-- Exercise data follows --

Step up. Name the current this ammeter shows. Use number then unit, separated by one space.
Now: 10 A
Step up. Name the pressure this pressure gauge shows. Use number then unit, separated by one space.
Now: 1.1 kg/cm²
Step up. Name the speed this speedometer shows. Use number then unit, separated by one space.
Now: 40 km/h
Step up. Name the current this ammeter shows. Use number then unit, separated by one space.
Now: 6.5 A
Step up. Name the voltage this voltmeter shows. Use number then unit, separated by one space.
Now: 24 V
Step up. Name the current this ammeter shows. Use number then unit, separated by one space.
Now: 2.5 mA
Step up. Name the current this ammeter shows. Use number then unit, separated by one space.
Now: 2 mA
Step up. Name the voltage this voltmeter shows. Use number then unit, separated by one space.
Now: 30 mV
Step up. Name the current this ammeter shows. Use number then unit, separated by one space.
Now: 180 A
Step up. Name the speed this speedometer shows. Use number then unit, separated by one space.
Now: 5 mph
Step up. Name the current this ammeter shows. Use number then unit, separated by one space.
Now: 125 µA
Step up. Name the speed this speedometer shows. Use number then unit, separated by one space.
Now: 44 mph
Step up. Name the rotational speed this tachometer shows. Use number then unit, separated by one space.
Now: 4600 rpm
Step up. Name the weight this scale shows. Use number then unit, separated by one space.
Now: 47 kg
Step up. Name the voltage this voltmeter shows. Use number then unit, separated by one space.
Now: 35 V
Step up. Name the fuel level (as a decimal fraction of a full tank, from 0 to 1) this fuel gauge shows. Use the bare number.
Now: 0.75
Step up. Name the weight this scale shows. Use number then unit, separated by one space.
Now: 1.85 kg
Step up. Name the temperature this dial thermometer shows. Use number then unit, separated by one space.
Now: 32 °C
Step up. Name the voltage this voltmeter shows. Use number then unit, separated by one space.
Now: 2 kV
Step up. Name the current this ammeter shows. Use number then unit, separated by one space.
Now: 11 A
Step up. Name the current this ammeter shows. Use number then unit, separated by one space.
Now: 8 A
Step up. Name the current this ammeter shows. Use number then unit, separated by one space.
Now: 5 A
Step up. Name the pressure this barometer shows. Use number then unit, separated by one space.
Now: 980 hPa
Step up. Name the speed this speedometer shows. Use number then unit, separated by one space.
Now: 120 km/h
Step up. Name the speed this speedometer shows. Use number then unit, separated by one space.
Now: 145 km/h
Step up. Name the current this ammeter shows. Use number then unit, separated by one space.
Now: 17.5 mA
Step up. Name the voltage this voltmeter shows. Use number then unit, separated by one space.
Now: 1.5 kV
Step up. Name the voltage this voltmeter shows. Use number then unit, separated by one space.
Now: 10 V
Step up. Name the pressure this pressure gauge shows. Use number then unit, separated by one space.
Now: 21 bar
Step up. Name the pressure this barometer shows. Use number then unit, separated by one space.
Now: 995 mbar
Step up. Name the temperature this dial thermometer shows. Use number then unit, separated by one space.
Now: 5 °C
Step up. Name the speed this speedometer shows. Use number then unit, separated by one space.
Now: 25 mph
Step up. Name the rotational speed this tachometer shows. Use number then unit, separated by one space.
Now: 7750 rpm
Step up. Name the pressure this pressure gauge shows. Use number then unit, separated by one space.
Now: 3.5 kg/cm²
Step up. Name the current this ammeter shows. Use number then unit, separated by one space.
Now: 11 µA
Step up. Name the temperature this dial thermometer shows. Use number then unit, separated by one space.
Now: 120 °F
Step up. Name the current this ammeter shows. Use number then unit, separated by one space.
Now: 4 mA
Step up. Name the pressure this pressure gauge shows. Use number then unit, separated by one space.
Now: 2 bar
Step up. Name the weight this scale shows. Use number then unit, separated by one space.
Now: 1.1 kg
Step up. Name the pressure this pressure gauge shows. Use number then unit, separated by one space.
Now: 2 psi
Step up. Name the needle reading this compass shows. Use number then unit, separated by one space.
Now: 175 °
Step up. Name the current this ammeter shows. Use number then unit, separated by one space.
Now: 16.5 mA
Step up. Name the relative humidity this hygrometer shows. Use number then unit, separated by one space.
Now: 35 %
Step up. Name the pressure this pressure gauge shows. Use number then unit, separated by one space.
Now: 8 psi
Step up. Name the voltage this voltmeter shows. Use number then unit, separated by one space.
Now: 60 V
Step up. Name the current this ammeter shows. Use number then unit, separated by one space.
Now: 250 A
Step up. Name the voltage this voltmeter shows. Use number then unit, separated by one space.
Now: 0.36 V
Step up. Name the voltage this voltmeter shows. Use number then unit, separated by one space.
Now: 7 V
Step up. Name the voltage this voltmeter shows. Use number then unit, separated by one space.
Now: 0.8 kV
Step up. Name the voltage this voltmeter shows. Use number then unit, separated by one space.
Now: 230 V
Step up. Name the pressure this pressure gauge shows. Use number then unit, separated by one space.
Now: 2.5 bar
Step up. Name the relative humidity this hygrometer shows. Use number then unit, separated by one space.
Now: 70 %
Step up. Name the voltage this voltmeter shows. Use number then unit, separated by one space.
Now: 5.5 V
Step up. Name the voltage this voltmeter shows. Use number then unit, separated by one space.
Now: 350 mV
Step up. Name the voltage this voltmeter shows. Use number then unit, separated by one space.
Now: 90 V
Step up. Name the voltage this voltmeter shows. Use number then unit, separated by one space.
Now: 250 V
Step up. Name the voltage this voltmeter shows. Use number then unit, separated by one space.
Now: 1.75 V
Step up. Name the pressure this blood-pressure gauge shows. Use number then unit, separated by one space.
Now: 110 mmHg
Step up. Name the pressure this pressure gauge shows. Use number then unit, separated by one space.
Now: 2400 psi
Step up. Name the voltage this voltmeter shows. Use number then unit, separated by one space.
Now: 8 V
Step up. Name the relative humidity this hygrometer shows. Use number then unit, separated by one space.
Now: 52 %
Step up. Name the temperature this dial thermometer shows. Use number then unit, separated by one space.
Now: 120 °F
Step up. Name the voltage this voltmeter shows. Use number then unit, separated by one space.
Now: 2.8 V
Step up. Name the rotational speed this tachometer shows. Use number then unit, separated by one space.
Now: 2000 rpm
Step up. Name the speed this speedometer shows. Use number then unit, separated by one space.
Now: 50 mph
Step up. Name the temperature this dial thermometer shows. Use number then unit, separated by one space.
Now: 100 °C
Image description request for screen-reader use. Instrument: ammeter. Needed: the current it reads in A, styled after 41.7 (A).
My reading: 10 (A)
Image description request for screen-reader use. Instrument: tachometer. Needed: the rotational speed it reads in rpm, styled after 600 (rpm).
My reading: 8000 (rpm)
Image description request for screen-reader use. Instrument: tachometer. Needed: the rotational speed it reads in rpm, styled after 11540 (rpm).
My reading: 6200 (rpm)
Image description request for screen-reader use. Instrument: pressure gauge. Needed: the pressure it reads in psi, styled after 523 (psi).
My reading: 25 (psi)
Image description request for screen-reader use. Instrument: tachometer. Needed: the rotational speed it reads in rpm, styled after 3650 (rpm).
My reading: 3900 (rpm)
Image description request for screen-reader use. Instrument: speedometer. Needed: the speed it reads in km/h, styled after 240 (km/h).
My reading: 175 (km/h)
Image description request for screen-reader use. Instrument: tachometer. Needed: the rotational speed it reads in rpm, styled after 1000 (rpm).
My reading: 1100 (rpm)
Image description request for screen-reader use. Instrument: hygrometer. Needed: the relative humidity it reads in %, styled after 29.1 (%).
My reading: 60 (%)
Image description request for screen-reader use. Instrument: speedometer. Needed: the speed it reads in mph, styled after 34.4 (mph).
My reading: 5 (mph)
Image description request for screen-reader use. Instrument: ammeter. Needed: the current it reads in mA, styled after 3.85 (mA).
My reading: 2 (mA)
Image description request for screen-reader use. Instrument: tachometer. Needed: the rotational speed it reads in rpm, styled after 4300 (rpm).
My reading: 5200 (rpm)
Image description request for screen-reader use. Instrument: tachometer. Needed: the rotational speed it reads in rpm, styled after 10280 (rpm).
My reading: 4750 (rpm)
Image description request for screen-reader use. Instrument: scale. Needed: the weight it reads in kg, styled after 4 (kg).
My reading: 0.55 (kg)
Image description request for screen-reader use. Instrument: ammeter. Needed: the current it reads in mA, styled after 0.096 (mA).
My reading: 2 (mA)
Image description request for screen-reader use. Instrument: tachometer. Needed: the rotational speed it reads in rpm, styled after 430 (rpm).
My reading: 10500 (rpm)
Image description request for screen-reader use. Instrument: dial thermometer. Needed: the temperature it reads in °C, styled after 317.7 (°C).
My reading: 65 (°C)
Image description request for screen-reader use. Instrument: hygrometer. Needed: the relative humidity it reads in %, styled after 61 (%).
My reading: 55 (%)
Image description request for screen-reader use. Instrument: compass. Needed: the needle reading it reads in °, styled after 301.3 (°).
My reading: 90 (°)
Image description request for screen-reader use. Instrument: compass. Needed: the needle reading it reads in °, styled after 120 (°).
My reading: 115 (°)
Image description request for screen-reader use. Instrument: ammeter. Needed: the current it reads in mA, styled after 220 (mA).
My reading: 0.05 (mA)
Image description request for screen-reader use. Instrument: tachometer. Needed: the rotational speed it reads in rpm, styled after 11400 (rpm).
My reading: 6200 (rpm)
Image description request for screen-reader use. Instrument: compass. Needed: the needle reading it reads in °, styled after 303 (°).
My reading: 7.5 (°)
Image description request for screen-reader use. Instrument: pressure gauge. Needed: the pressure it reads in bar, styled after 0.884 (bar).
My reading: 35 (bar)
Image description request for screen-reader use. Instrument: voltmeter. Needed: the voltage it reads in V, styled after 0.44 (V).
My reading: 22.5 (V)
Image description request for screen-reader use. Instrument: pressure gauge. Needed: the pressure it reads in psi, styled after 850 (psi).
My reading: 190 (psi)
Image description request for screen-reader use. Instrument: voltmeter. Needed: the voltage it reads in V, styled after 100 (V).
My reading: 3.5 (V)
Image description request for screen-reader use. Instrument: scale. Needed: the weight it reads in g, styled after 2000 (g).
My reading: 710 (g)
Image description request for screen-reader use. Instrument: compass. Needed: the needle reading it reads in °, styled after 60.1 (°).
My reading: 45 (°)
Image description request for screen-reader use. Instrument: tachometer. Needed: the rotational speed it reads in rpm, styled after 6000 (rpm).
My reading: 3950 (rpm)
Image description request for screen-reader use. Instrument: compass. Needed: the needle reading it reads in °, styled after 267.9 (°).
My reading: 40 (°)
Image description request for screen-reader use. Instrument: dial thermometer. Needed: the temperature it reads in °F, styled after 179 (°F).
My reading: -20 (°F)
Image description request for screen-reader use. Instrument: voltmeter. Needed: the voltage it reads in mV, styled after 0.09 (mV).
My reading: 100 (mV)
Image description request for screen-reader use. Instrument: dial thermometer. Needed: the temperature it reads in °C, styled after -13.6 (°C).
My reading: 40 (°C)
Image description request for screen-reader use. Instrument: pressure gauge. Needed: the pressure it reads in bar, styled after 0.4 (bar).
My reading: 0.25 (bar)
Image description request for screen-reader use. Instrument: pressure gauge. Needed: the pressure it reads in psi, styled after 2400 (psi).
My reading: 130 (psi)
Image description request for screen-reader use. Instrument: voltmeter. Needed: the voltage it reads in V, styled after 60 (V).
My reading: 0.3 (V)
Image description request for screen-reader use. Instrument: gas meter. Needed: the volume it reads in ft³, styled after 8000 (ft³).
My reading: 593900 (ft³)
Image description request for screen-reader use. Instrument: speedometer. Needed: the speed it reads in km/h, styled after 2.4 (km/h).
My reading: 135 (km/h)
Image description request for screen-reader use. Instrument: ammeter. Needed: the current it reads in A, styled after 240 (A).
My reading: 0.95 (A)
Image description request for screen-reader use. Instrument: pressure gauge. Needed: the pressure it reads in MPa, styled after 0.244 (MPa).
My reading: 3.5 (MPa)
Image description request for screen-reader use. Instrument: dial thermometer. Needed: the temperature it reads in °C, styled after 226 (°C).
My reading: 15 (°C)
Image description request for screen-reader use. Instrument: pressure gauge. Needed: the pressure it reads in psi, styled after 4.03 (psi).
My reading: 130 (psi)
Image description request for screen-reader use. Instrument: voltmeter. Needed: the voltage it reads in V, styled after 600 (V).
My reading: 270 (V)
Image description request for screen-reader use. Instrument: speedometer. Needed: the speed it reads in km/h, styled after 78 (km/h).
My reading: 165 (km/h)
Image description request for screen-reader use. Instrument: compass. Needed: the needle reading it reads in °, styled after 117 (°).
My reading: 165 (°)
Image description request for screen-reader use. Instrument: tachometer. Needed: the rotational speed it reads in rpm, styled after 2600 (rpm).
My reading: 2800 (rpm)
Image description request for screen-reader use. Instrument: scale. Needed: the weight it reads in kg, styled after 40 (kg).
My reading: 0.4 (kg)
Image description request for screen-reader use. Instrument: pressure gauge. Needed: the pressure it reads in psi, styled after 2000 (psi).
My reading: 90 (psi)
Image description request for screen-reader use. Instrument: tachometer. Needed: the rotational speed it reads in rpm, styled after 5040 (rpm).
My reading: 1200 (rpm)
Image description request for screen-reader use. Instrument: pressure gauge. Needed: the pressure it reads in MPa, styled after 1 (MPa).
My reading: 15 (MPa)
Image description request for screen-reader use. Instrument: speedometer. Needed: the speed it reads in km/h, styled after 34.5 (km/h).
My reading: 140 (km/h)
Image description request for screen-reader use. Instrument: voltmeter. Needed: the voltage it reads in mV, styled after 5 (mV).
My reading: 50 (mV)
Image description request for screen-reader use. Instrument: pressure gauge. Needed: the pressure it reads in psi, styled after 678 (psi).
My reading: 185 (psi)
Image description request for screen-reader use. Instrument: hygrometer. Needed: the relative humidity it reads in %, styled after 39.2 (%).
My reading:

-- Exercise data concluded --

Reproduce the rows above word for word, from the line containing "after 5 (mV)." through the last of the rows.

**Solved problem**
Image description request for screen-reader use. Instrument: voltmeter. Needed: the voltage it reads in mV, styled after 5 (mV).
My reading: 50 (mV)
Image description request for screen-reader use. Instrument: pressure gauge. Needed: the pressure it reads in psi, styled after 678 (psi).
My reading: 185 (psi)
Image description request for screen-reader use. Instrument: hygrometer. Needed: the relative humidity it reads in %, styled after 39.2 (%).
My reading:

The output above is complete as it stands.